Our success as a global leader in the interactive entertainment industry depends heavily on attracting, motivating,
and rewarding a highly-skilled and experienced management team. At the same time, our leading position within
the interactive entertainment industry makes us a prime target for our competitors (which range from very small
start-up companies with limited resources to very large, diversified corporations with greater financial and
marketing resources than ours) seeking to recruit executives and key creative talent.
Accordingly, it is imperative that our executive compensation program be competitive with the organizations
with which we compete for executive talent, so that we are able to attract, motivate, reward, and retain the
individuals that we believe are capable of leading the Company. At the same time, our program must support our
strategic business objectives, promote the short-term and long-term profitable growth of the Company, set
challenging performance goals and reflect current economic conditions. To achieve these objectives, our
compensation philosophy is predicated on two basic principles:
A significant portion of each executive officer’s total cash compensation should be performance-based
and “at risk”, with this amount dependent from year to year on the Company’s financial and operational
performance, the operational performance of the executive’s specific business unit, as appropriate, and his
or her individual performance.
To align each executive officer’s interests with the long-term interests of our stockholders, a significant
portion of his or her compensation should be equity-based.
Further, we believe that an executive officer’s compensation must be appropriate in light of his or her experience,
responsibilities, and performance. Our executive compensation program is designed to be consistent with this
philosophy and to maintain parity between the compensation of our executive officers.

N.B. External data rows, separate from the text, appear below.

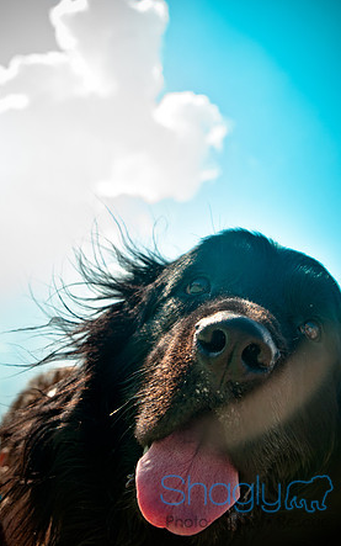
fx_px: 877
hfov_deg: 22.0
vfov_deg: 34.5
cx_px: 170
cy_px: 275
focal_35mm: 59
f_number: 5.6
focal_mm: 38
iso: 200
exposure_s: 1/640
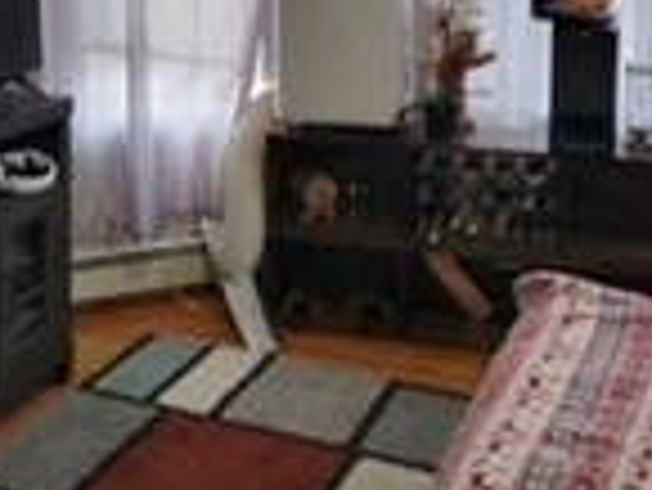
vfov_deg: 23.1
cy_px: 45
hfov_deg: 31.0
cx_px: 247
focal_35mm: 62
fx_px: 1169
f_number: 1.8
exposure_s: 1/120
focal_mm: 5.4
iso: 320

Compensation-Setting Process
The Compensation Committee of the Board is responsible for establishing the Company’s compensation
philosophy and making the pay decisions for our executive officers. The Committee’s scope of authority is set
forth in a written charter and includes the oversight and administration of all compensation, equity, and employee
benefit plans and programs, including the annual bonus and equity compensation plans for executive officers.
The Committee has regularly-scheduled meetings on a quarterly basis and holds additional meetings as needed
during the year. The Committee also takes action by written consent, often after informal telephone discussions
and other communications among the Committee members and members of management. During fiscal 2009, the
Committee met 11 times, four of which were regularly-scheduled quarterly meetings and the remainder of which
were special sessions to consider a variety of items, including compensatory aspects of strategic transactions,
special compensation and equity retention programs, annual compensation reviews and increases, executive
promotions, executive relocations, the terms and conditions of the compensation arrangements for new,
departing, and continuing executives, and other administrative matters.